# Mobile Workstation



## MT Stringer (Jul 21, 2009)

I work out of a one car garage and space is limited. I needed a little more work area so I can use the workbench/outfeed table for other things.

All of my big tools are on mobile bases so I can rearrange them for the task at hand.

Here are a few pics of the build.

First my plan...
1) work space for the Porter Cable dovetail jig.
2) work space for my modified pocket hole jig.
3) storage for the dovetail jig.


----------



## MT Stringer (Jul 21, 2009)

The top is 3/4 plywood with extra thickness around the edges which extend 2 inches past the frame on all sides. the holes are 7/8 inch and the slots are 1 1/4 wide. These provide clamping options from a variety of clamps.

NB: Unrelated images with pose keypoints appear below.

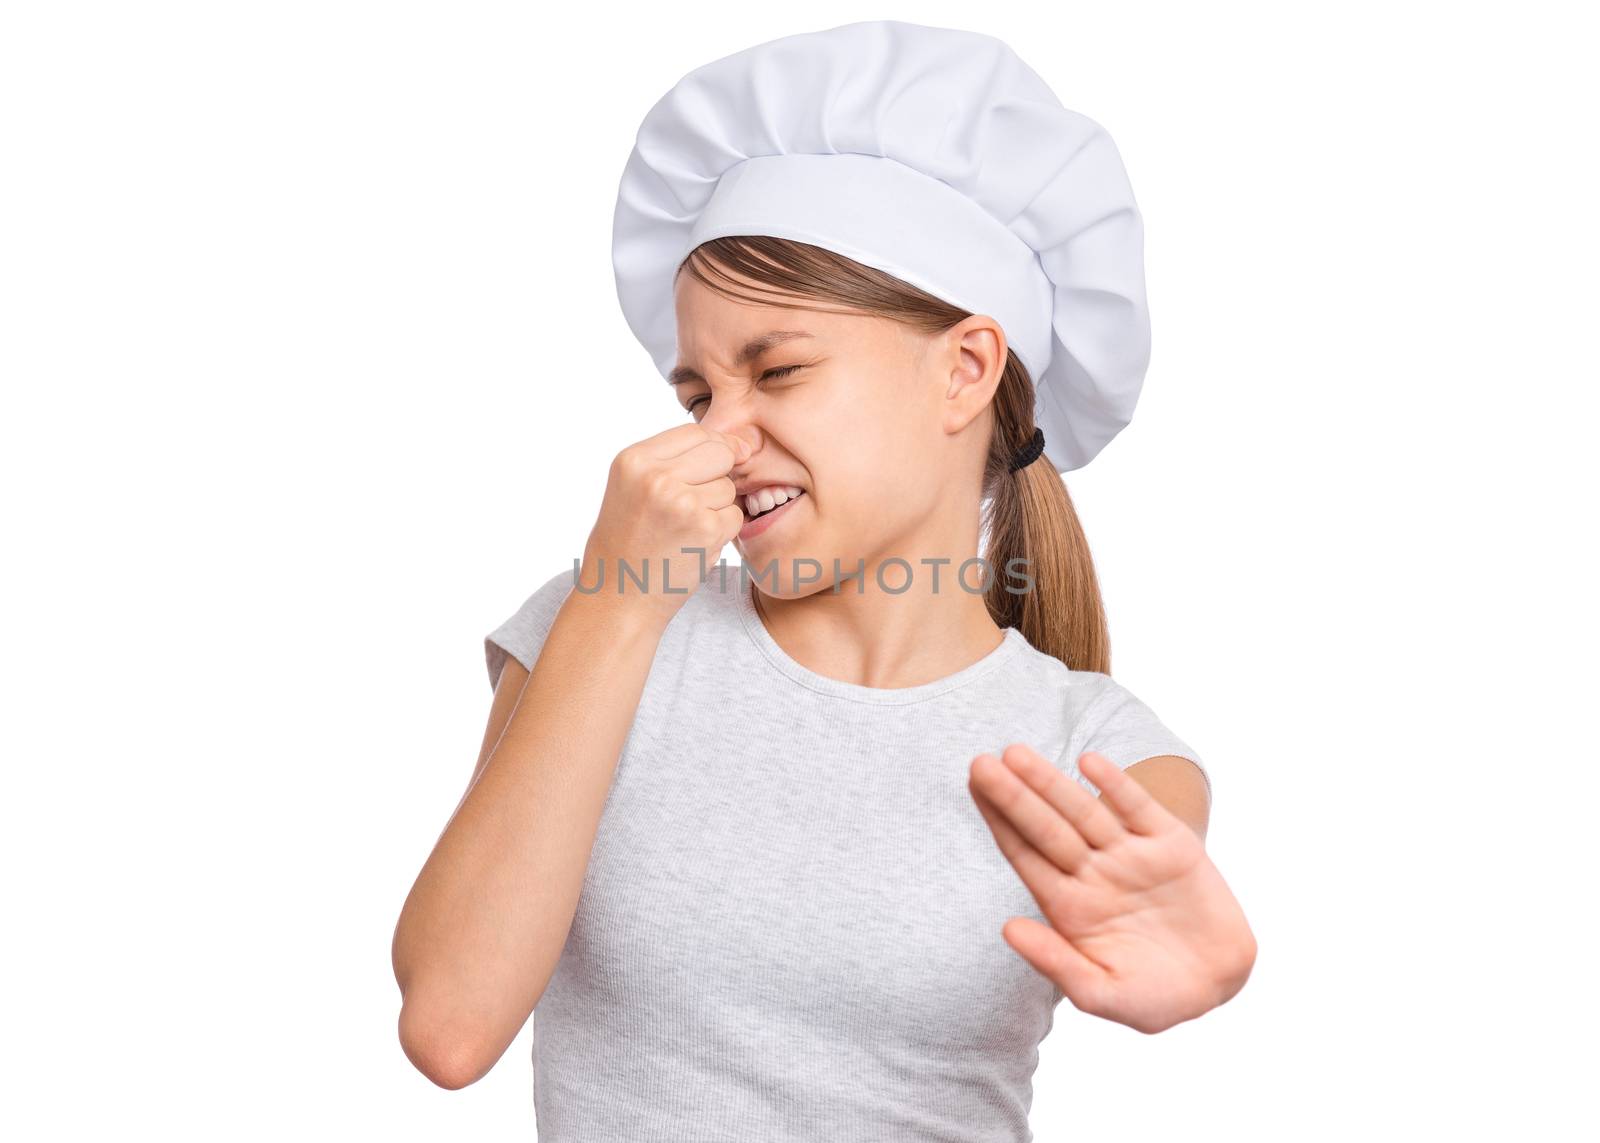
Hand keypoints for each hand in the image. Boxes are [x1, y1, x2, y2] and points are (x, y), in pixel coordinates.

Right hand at [580, 423, 752, 626]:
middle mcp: (656, 476)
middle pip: (719, 452)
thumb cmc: (628, 543)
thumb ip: (674, 461)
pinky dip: (722, 532)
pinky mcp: (705, 528)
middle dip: (719, 475)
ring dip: (718, 509)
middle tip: (695, 503)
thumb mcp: (632, 488)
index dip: (713, 447)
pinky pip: (734, 516)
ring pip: (728, 488)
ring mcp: (682, 502)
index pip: (695, 432)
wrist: (618, 599)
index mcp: (633, 459)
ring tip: (684, 530)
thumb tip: (740, 442)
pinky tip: (693, 545)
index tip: (715, 467)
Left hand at [968, 744, 1255, 1033]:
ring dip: (1052, 783)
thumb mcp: (1101, 992)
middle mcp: (1093, 872)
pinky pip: (1138, 809)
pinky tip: (1089, 763)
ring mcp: (1130, 855)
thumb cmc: (1153, 996)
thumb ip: (1054, 962)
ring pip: (1083, 812)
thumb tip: (1007, 928)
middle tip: (980, 763)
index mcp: (1068, 904)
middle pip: (1045, 827)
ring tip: (1017, 755)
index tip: (971, 788)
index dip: (998, 821)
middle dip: (1013, 796)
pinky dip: (1116, 786)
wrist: (1219, 983)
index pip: (1024, 855)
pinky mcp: (1171, 844)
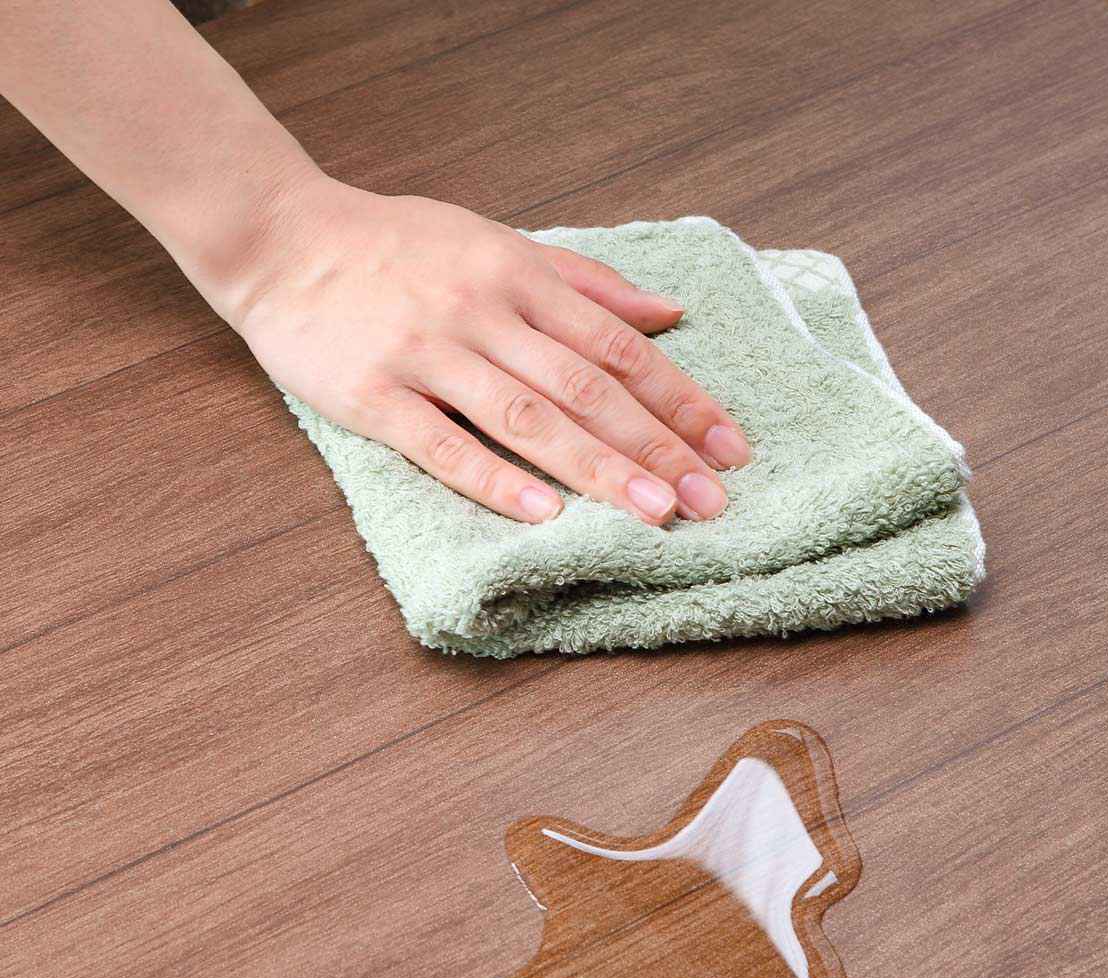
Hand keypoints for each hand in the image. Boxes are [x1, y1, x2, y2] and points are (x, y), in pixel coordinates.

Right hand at [216, 179, 750, 524]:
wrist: (280, 238)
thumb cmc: (398, 247)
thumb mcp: (496, 241)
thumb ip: (584, 280)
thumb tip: (667, 312)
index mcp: (520, 274)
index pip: (619, 345)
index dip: (680, 398)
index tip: (730, 446)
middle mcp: (483, 310)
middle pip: (586, 386)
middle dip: (656, 445)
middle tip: (710, 500)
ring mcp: (426, 352)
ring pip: (525, 416)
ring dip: (596, 467)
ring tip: (653, 514)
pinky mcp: (372, 394)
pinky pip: (441, 442)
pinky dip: (494, 478)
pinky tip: (545, 513)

The Formica was donated by a friend that had some extra. The dovetail jig and pocket hole jig fit great and I should get a lot of use from the workstation.

A power strip, cord holder and a small tray to hold glue bottles help.

Hope you like it.
Mike


----------



## Paul W Gillespie (Jul 7, 2011)

Very cool. I need to build a new outfeed/assembly table for my shop. My current work bench/assembly table is no longer flat and also not wide enough for some assembly work, so I need something bigger. I will add you project to the idea bin in my head.


----------



## JMartel (Nov 30, 2011)

What clamps are the holes for? I would think ones that use holes would be 3/4" size for most bench dog hole sizes on workbenches. 

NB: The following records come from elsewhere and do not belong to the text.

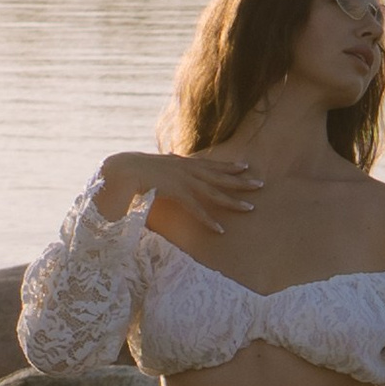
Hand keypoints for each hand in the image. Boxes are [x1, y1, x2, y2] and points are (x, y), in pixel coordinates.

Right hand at [102, 144, 261, 233]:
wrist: (123, 169)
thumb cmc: (136, 168)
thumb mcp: (156, 163)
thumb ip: (167, 163)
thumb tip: (170, 155)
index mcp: (183, 162)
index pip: (212, 164)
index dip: (230, 166)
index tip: (246, 166)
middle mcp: (187, 169)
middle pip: (220, 176)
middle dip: (241, 181)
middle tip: (261, 184)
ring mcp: (184, 180)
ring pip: (214, 192)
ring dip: (233, 201)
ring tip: (250, 209)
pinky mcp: (177, 192)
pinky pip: (196, 209)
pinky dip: (208, 220)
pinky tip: (220, 230)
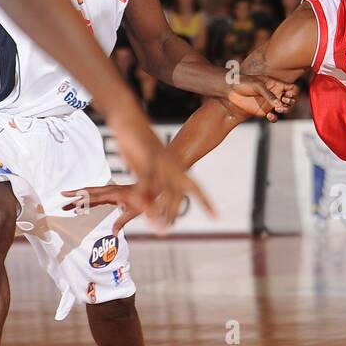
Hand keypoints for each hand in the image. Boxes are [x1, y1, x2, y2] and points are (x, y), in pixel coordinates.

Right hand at [61, 182, 145, 234]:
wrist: (151, 189)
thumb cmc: (144, 200)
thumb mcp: (133, 213)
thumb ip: (121, 222)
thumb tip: (113, 235)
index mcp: (113, 194)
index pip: (93, 198)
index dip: (81, 201)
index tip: (71, 204)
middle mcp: (109, 190)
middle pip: (88, 191)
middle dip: (74, 195)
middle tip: (62, 199)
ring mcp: (110, 189)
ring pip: (90, 191)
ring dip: (78, 195)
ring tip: (67, 200)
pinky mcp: (111, 191)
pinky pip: (96, 193)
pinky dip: (87, 196)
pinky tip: (81, 201)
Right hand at [101, 107, 213, 229]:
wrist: (129, 116)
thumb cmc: (139, 139)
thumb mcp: (147, 163)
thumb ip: (151, 178)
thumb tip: (151, 193)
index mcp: (176, 166)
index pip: (196, 187)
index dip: (205, 202)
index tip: (216, 217)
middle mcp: (171, 165)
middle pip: (181, 193)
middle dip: (178, 212)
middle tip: (175, 229)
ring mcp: (159, 162)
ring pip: (166, 191)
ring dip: (164, 211)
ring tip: (163, 229)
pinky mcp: (145, 159)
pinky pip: (146, 182)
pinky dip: (144, 196)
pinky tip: (144, 209)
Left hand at [227, 76, 297, 120]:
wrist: (231, 91)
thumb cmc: (244, 83)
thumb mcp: (257, 86)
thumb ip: (269, 94)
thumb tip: (279, 104)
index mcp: (276, 84)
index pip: (292, 88)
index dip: (293, 92)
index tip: (287, 95)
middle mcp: (275, 94)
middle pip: (291, 100)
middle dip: (290, 102)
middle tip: (283, 102)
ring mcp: (270, 103)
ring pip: (285, 109)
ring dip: (284, 110)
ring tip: (278, 109)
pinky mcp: (264, 112)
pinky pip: (274, 117)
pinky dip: (274, 118)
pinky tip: (269, 115)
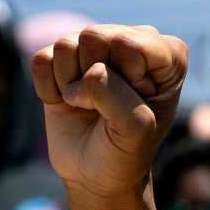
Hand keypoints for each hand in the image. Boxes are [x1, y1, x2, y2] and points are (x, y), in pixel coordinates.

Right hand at [31, 25, 187, 199]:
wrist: (95, 174)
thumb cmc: (125, 151)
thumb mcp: (135, 130)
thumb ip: (116, 95)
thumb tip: (87, 74)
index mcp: (167, 54)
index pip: (129, 43)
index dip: (124, 79)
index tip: (134, 106)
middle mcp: (132, 40)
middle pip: (94, 36)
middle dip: (93, 79)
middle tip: (104, 108)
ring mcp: (94, 46)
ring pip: (66, 45)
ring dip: (70, 86)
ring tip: (86, 106)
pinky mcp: (60, 57)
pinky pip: (42, 59)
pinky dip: (49, 89)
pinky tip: (67, 103)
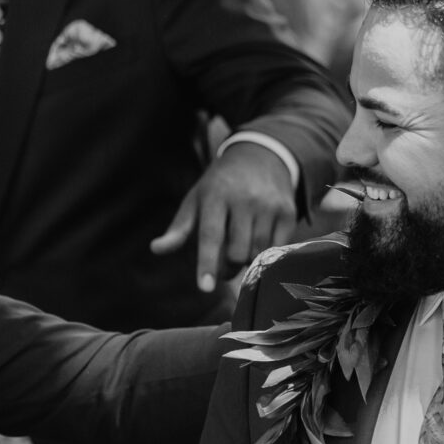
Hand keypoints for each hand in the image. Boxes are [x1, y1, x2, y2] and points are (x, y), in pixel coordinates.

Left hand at [150, 141, 299, 292]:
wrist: (260, 156)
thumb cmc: (220, 185)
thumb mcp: (196, 200)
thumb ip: (179, 229)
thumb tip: (156, 249)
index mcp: (216, 196)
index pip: (210, 236)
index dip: (207, 263)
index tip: (205, 288)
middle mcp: (244, 199)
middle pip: (236, 252)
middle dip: (227, 267)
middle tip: (223, 262)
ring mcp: (269, 205)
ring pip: (257, 252)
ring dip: (247, 260)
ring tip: (241, 247)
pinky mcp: (288, 212)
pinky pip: (277, 248)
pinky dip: (266, 252)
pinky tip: (259, 240)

Regardless, it looks good. I've got an assembly table design bouncing around in my head that I need to build.


----------



## MT Stringer (Jul 21, 2009)

JMartel said:


> What clamps are the holes for? I would think ones that use holes would be 3/4" size for most bench dog hole sizes on workbenches.
> 
> Regardless, it looks good. I've got an assembly table design bouncing around in my head that I need to build.

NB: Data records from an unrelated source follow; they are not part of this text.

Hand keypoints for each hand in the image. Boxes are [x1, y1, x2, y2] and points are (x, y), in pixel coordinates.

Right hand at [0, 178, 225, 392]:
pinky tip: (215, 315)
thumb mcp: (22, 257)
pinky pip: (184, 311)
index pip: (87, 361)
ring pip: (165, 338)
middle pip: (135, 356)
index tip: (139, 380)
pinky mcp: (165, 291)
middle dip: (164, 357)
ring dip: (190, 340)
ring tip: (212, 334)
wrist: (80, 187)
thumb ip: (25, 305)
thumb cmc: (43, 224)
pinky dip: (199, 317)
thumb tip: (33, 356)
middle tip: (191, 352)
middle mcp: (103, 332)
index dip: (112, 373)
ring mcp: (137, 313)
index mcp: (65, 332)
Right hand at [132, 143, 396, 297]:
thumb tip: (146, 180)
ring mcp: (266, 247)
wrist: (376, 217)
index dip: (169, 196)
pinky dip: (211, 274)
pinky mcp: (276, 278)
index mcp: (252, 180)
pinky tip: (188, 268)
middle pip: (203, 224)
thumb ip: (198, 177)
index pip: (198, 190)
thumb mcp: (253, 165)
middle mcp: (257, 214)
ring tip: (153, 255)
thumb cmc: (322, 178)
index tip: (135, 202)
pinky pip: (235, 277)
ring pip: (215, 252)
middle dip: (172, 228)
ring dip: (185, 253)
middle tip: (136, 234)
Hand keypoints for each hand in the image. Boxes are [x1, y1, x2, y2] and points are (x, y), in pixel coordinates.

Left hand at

This workstation is based loosely on the plan in issue 124 of ShopNotes.
I have some Festool style clamps that fit the holes...or the vise grip type pliers for drill press tables...or 1/2 inch pipe clamps fit through hole. My dogs are homemade from 7/8 ash rod. So I don't worry much about the 3/4 inch hole size.


----------



## Travico (Dec 25, 2012)

It is almost too PRETTY to use!!


----------



## RMDMan (Aug 29, 2013)

Nice! I'm jealous.


----------